**What needs to be done:**
Exact copy, pictures excluded: the lines from the one containing "I need the 3-D" to the end of the listing.

**Input:**
▼
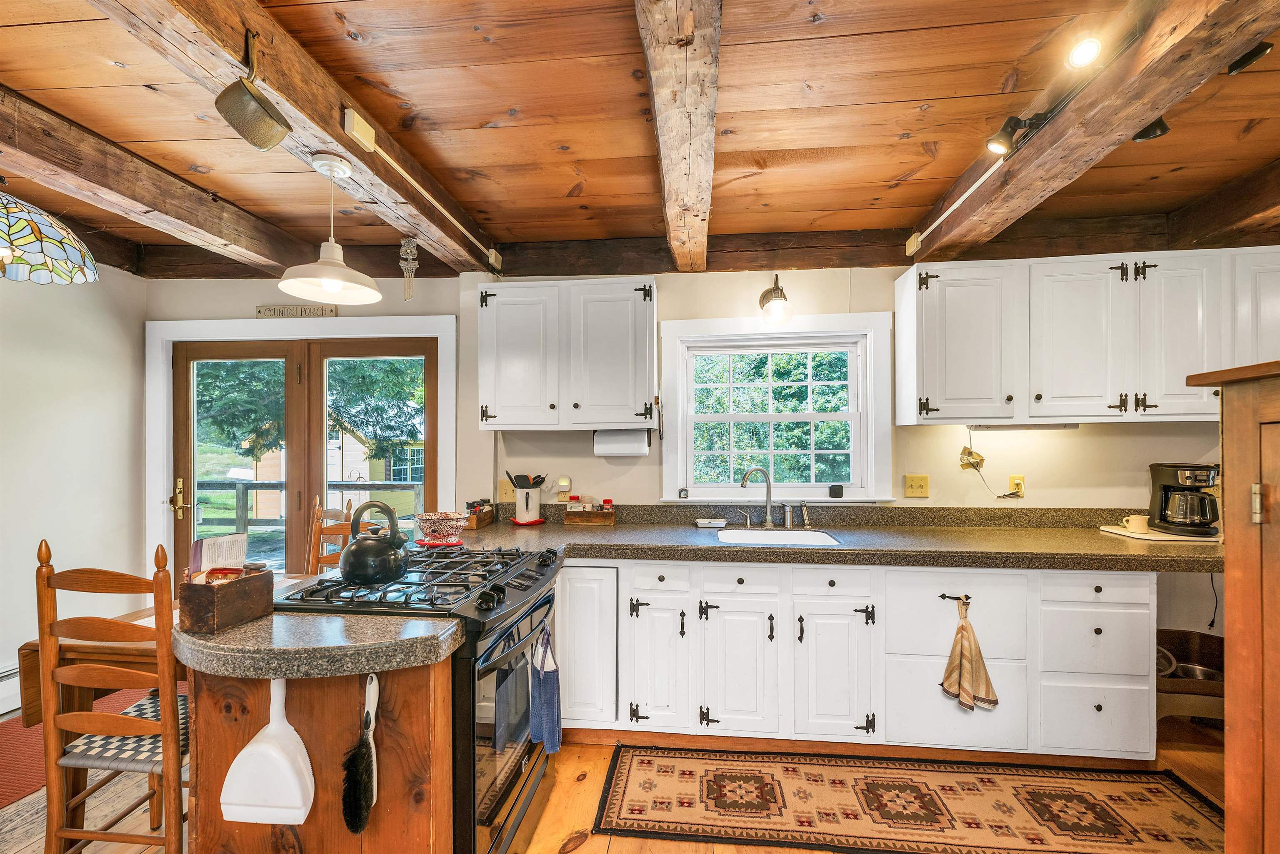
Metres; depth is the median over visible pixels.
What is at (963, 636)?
hand towel
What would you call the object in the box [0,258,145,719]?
left wall
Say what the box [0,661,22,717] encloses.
baseboard heater
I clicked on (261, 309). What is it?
wall sign
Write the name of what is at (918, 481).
light switch
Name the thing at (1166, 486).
coffee maker
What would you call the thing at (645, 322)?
upper cabinet
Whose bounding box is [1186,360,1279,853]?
wooden cabinet
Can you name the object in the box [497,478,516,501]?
light switch
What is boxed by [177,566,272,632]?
wooden box
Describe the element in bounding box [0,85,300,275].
ceiling beam
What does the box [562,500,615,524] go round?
wooden tray
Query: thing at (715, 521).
soap dish
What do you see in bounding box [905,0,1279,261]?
ceiling beam
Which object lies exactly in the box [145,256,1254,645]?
back wall
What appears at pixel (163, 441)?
door frame
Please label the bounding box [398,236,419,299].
wind chime
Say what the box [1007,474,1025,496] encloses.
wall outlet
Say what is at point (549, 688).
dish towel
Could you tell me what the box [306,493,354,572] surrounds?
wooden chair
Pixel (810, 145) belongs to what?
ceiling
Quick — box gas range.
[275,542,562,853]
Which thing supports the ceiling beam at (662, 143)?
attached to the ceiling
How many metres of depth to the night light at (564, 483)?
3.15 m
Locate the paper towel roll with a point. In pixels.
(624, 444)
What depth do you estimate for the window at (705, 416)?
3.16 m
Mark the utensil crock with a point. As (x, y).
(519, 508)
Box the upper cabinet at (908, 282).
[895,247,1279,424]
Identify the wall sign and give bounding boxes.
[255,303,338,317]
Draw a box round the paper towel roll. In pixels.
[592,427,652,455]
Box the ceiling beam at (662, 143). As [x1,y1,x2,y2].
[637,0,723,271]
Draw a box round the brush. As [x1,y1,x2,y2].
[341,672,379,836]
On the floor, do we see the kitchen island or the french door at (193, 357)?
the kitchen island
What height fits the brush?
0.316 m
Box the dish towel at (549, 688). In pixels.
[527,625,562,754]
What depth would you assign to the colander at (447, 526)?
2.48 m
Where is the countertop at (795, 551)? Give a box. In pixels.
[437,500,1222,573]
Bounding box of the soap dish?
[695,517,726,527]
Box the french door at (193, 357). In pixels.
[172,330,438,574]
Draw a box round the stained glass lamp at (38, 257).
[0,185,97,284]
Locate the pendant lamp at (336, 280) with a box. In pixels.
[277,152,381,302]
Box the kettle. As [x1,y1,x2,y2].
[339,499,410,584]
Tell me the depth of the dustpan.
1.35 m
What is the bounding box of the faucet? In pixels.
[740,466,776,527]
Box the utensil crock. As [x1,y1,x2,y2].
[512,483,543,524]
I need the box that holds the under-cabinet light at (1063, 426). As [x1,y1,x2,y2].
[969,421,1081,430]
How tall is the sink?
0.174 m
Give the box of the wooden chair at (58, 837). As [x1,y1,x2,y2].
[35,535,189,853]
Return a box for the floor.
[0,710,1237,853]
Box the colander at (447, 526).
[414,510,470,544]
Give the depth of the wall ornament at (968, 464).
2.94 m
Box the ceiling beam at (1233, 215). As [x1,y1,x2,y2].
[1167,159,1279,249]
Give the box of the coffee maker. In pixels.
[1148,461,1220,536]
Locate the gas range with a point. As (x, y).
(514, 601)
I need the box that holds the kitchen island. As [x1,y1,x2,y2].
[177,647,458,853]
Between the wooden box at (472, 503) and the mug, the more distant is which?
the wooden box at (472, 503)
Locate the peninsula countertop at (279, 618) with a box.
[174,609,461,676]
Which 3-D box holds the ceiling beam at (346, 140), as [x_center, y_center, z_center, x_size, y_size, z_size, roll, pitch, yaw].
[-1.089,-1.008,1.195,0.199,0.193,4.404,0,0,6]
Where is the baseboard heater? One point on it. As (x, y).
(3, 695)
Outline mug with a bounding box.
[1123,512,1149,532]
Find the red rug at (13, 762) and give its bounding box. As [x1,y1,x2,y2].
[0,687,151,809]
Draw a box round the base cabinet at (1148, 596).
[567,559,1154,761]
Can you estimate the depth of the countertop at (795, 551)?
2.65 m
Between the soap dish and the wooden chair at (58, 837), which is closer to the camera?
the wooden chair at (58, 837)
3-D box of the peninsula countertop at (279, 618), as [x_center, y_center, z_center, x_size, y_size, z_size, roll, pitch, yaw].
[-0.879,0.548,1.495,0.765,0.054,0.470,0,0,6]
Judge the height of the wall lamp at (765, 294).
0.296 m
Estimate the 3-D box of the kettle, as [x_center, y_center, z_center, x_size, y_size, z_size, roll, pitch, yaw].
[-0.886,0.367,1.845,0.227,0.248,0.228,0,0,6]
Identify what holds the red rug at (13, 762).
on the floor
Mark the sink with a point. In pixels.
(762, 533)
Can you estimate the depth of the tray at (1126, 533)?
2.62 m
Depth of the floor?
2.10 m
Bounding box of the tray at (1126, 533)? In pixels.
[1099,523,1219,541]
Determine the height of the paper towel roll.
0.146 m
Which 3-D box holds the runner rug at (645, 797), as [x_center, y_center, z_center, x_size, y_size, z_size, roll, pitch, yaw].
[1.000,1.443,2.102,2.311,0.009,0.729,0,0,6]
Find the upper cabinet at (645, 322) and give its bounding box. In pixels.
[478,276,658,429]
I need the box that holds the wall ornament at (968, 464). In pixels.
[959,446,985,471]
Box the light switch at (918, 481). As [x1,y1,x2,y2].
[904,474,929,497]
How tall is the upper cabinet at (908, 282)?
0.769 m
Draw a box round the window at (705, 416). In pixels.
[660,312,893,503]
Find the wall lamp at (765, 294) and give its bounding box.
[758,273,793,324]
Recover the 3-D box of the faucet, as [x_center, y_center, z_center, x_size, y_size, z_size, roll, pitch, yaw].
[0.639,0.358,2.914,0.197,0.322,0.192,0,0,6]
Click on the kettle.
(354, 571)
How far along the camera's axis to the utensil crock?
3.03 m
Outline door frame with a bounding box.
[147,310,455,587]
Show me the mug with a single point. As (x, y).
(1138, 526)
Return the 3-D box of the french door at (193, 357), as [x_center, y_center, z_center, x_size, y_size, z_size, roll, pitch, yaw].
[-2.082,0.403,3.448,1.892,2.133,0.188,0,0,6]
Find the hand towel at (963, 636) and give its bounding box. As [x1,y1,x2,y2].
[940,595,1000,714]
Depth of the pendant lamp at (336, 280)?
1.85 m
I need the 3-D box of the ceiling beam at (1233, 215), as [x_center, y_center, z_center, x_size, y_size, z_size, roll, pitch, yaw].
[2.614,-1.003,0.713,0.236,0.201,4.531,0,0,6]
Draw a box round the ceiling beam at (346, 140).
[97,0,500,274]
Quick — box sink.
[714,527,842,545]
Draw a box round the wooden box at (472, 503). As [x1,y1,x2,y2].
[461,498,495,529]
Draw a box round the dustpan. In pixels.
[219,675,314,825]
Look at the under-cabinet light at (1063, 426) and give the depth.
2.77 m
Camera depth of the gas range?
1.68 m
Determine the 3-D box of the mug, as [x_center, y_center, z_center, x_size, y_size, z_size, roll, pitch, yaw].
[2.465,0.463,2.715,0.105,0.077,0.088,0,0,6]
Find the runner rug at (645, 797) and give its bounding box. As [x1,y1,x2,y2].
[585,743,1225,853]
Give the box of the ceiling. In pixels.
[0,0,1279,275]
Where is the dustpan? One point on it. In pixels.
(261, 748)
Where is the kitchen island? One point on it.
(344, 695)
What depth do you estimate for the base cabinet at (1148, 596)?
2.37 m
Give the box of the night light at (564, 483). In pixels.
[555,476,572,502]

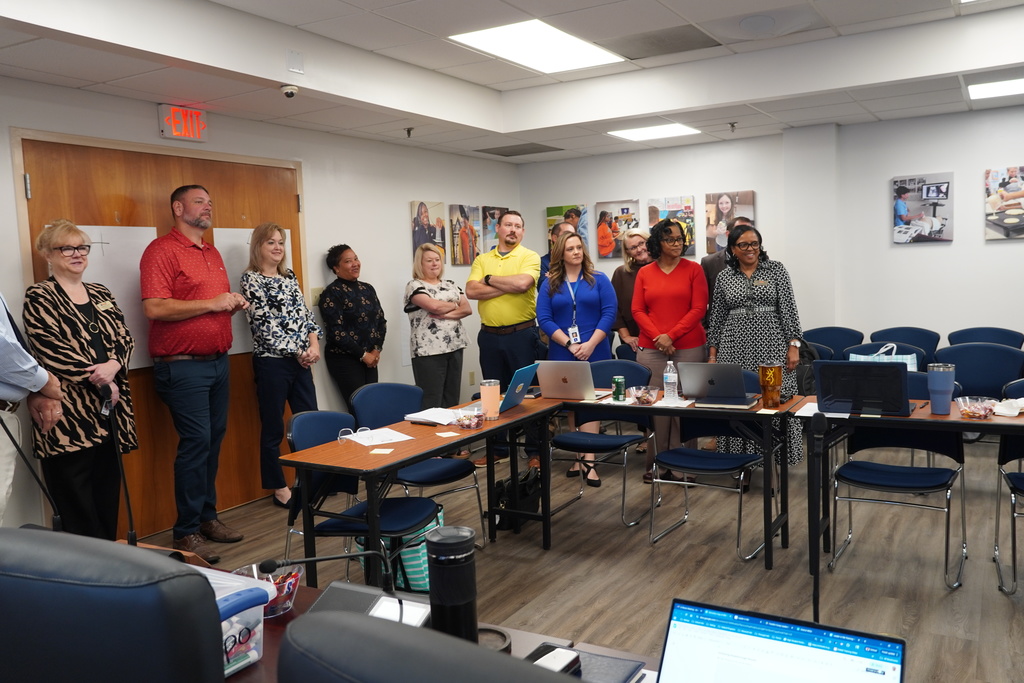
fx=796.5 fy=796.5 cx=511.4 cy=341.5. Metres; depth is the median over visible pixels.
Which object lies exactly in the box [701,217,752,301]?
▲
**Solution for this task:**
I need the 3-D box of the ceiling beam at (1233, 215), as [x_center, y_center, z_center, x_size, y_size, z_size, roll, pitch, yaw].
[2.614,-1.003,0.713,0.236,0.201,4.531,0,0,6]
Draw a box round the ceiling beam at (346, 140).
[97,0,500,274]
Quick — box sink.
[714,527,842,545]
Draw a box round the wooden box at (472, 503). As [x1,y1,x2,y2].
[461,498,495,529]
Draw a box round the dustpan. In pixels.
[219,675,314,825]
Look at the under-cabinet light at (1063, 426) and give the depth.
2.77 m
Camera depth of the gas range?
1.68 m
Determine the 3-D box of the mug, as [x_center, y_center, z_center, x_size, y_size, z_size, roll, pitch, yaw].
[2.465,0.463,2.715,0.105,0.077,0.088,0,0,6]
Find the runner rug at (645, 797) and give its bounding box. As [x1,y1,x2,y2].
[585,743,1225,853]
Give the box of the ceiling. In pixels.
[0,0,1279,275]
Where is the dustpan? One point on it. In pixels.
(261, 748)
Where is the kitchen island? One point on it.
(344, 695)
What depth do you estimate for the base cabinet at (1148, 596)?
2.37 m
Give the box of the night light at (564, 483). In pixels.
[555,476,572,502]

fx=796.5 fy=796.5 cx=511.4 cy=341.5. Metres; depth is the median over visible pixels.
Which object lies exactly in the box [701,217,752,301]?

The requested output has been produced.